#### [AIM OF THE EXERCISE]
Repeat word for word the lines of the listing below, starting at the line that contains "family: Crassulaceae" and ending at the line that contains "scientific name: Yucca schidigera", with both of those lines included.
## begin DATA IN THIS EXERCISE
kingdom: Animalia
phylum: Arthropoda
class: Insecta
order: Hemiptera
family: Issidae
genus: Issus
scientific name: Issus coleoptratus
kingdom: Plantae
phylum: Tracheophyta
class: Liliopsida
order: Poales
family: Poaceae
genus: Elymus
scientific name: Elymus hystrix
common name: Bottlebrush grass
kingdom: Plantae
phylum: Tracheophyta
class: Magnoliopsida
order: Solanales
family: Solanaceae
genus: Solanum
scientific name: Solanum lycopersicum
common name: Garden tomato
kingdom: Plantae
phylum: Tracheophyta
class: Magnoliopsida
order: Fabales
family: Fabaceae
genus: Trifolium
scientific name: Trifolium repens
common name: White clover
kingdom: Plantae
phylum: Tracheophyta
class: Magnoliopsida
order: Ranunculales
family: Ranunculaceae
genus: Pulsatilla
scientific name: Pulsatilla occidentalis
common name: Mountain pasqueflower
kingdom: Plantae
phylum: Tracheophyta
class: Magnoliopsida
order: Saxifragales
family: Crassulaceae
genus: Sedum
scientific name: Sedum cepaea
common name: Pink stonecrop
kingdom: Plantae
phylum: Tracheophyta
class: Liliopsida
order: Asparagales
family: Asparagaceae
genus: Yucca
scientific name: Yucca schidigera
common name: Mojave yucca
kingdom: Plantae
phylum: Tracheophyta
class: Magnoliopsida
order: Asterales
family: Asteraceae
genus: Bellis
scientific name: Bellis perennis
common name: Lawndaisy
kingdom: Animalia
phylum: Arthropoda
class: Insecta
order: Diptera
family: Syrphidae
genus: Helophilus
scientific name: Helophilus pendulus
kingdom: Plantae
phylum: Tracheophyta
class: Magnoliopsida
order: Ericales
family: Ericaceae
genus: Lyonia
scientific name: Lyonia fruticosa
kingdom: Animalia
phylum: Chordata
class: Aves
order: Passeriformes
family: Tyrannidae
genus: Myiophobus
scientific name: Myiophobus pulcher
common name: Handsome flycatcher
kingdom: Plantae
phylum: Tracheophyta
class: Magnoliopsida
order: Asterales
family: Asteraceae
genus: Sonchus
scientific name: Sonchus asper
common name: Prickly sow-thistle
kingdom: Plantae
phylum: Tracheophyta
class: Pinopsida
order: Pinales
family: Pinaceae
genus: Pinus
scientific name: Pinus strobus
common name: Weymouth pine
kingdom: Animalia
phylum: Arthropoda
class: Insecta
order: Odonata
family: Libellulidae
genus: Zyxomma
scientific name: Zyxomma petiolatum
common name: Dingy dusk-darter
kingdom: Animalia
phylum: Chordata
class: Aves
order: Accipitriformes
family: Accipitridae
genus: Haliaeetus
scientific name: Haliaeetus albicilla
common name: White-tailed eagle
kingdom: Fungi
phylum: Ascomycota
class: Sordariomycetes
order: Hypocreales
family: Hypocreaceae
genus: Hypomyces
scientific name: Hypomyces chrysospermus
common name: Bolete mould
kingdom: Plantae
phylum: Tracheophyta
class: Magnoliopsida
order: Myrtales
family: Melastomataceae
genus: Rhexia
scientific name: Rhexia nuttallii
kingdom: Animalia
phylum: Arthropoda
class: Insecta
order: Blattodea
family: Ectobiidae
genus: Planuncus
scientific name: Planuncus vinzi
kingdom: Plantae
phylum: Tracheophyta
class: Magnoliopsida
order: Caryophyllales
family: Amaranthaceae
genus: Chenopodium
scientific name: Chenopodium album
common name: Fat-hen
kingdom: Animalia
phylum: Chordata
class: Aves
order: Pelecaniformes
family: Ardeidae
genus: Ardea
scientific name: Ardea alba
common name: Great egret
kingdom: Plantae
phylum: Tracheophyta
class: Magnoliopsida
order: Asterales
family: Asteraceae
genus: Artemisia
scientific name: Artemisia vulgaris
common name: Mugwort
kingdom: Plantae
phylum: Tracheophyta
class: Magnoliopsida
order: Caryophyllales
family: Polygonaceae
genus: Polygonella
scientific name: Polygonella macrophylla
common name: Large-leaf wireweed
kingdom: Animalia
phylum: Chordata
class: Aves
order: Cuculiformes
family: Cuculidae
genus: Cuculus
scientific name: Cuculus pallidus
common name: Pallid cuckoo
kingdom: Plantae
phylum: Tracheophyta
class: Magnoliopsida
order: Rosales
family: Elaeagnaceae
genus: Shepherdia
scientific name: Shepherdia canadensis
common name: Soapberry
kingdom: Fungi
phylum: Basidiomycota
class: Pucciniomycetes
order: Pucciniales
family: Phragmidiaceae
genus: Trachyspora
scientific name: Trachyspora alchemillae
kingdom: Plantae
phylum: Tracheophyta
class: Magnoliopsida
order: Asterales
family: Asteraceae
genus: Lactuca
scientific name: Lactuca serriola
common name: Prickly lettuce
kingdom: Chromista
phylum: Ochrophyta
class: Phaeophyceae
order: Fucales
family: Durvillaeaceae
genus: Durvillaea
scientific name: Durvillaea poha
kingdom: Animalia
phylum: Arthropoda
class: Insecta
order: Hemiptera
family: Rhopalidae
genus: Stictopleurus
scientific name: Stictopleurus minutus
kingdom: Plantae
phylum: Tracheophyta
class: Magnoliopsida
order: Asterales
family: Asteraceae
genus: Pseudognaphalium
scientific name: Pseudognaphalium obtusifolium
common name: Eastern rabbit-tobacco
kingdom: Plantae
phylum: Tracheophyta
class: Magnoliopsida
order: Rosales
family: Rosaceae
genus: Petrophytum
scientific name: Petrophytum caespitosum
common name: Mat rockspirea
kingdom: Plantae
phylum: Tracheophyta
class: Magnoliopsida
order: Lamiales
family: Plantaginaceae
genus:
## end DATA IN THIS EXERCISE
#### [EXERCISE SOLUTION]
family: Crassulaceae
genus: Sedum
scientific name: Sedum cepaea
common name: Pink stonecrop
kingdom: Plantae
phylum: Tracheophyta
class: Liliopsida
order: Asparagales
family: Asparagaceae
genus: Yucca
scientific name: Yucca schidigera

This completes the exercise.